The language originated at Viaweb, a company founded in 1995 by Paul Graham and Robert T. Morris, as the template language for their e-commerce platform. RTML stands for "Robert T. Morris Language". The RTML editor was offered as an option for customers who wanted to customize their online stores more than the built-in templates allowed. The built-in templates were also written in RTML, and provided the starting point for most people who used the language. In 1998, Yahoo! bought Viaweb for $49.6 million and renamed the serviceYahoo! Store. Yahoo! later offered the RTML-based content management system in a hosting platform without a shopping cart, under the name Yahoo! Site. In 2003, Yahoo! renamed the Yahoo! Store service Yahoo! Merchant Solutions, and at the same time began offering new customers the choice of a more standard PHP/MySQL web hosting environment instead of the RTML-based Store Editor., many new Yahoo!
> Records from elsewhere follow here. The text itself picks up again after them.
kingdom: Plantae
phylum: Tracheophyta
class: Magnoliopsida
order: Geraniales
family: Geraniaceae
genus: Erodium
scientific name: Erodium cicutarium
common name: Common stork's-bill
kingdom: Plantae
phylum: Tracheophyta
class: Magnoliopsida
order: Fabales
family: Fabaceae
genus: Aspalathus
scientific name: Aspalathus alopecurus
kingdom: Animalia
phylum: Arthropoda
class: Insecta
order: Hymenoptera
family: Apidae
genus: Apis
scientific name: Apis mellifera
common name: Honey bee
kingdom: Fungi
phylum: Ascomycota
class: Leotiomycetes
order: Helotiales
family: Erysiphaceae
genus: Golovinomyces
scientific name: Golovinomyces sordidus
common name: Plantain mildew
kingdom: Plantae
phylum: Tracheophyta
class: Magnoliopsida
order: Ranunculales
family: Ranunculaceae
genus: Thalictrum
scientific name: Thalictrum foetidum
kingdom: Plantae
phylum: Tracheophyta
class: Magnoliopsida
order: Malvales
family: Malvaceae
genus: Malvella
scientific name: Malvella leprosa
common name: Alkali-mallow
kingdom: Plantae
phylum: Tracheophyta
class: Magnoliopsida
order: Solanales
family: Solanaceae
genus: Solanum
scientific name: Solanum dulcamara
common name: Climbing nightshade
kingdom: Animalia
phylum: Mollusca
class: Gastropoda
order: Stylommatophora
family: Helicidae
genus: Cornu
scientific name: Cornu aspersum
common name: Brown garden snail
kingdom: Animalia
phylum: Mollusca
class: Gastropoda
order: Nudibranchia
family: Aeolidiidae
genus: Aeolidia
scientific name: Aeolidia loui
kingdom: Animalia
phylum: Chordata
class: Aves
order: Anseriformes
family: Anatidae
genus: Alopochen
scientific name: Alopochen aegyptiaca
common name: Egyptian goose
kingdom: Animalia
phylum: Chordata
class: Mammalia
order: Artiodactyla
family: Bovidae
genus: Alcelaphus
Merchant Solutions sites and legacy Yahoo! Stores continue to be built using the Store Editor and RTML.
Language
Although Yahoo!'s documentation does not mention it, RTML is actually implemented on top of a Lisp-based system. The language is somewhat unusual in that the programmer cannot edit the source code directly as text. Instead, keywords are presented as hyperlinks in a browser-based HTML interface. Clicking on a keyword selects it, and its attributes can be edited. Blocks of code can be pushed and popped from a clipboard, using the stack metaphor. The editor maintains the code's s-expression structure automatically, and visually represents it in the web interface using indentation instead of Lisp's parentheses. Most of the keywords correspond to HTML elements, but there are also conditionals, recursion, and other control flow features that make it a "real" programming language. RTML templates are evaluated dynamically for each pageview during editing, but for the live site a "publish" process generates static HTML files from them.
Abbreviation
Yahoo!'s documentation used to say that RTML was an acronym for "Real Time Markup Language", but Graham admitted that "we made up various explanations for what RTML was supposed to stand for, but actually I named it after Robert Morris, the other founder of Viaweb, whose username is rtm."